On the eve of the 2018 Los Angeles Auto Show, Nissan announced a program called Nissan Energy, designed to help individuals and communities make the transition to electric vehicles and smart power grids. An important part of the Nissan Energy program involves reusing electric car batteries after vehicles reach the end of their life cycle.
“This is the future we want to build,” stated Denis Le Vot, the chairman of Nissan’s North American division, during a media event in Los Angeles.
The Nissan Energy program has three main parts, starting with energy supply. Nissan will promote the installation of appropriate charging stations in homes and businesses, and it will encourage increasing the number of available charging stations on public property. De Vot added Nissan will also include charging station location information in its navigation systems, meaning Leaf drivers will know exactly where to charge even if they’re traveling in a city they’ve never been to before.
Secondly, De Vot described greater integration with smart grids and smart charging systems that use fully charged electric cars as energy sources during peak demand periods.
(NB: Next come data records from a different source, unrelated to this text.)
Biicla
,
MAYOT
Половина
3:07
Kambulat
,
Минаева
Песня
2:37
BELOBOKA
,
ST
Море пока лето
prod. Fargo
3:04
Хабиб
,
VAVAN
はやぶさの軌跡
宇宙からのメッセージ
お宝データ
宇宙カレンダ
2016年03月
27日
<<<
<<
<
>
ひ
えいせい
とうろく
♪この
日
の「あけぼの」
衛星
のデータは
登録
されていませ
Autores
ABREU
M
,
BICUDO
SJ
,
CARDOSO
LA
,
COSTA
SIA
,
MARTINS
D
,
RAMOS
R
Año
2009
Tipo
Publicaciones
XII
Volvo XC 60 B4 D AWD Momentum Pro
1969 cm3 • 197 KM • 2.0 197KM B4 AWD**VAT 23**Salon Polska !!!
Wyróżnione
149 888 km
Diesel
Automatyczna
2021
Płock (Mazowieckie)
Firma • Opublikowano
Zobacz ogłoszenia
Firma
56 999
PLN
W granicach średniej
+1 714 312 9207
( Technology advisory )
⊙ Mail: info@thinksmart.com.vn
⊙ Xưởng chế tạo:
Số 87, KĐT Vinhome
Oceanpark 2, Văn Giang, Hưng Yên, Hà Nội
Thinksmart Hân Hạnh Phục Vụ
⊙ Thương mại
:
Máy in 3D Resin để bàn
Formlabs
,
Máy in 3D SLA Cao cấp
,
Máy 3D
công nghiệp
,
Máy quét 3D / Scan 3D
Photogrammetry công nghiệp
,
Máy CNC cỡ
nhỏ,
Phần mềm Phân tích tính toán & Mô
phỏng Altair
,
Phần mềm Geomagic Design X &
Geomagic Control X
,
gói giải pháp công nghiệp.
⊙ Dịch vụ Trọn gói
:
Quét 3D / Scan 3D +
With a full charge, an electric car can provide power to the owner’s home or feed it directly into the grid when electricity is in high demand, such as early in the evening, and then recharge itself overnight during off-peak hours. Called bi-directional charging, this practice reduces the strain placed on the electricity grid while saving electric car owners money; it’s a win-win situation.
Finally, De Vot described how Nissan is refurbishing used Leaf batteries for use as energy storage systems for stationary requirements. He mentioned that the Amsterdam Arena — a gigantic soccer stadium in Holland — has a backup power system built from a bank of used batteries salvaged from Leaf models that are now off the road. The system has 4 megawatts of storage capacity. These systems don’t need to be stationary, however; Nissan can also use Leaf battery packs to power electric forklifts, for example.
Similar projects are underway in Japan and in China, and Nissan is looking at powering some of its North American facilities with Leaf batteries. These initiatives provide a second life for electric car batteries and solve the problem of recycling them once a vehicle reaches the end of its life cycle.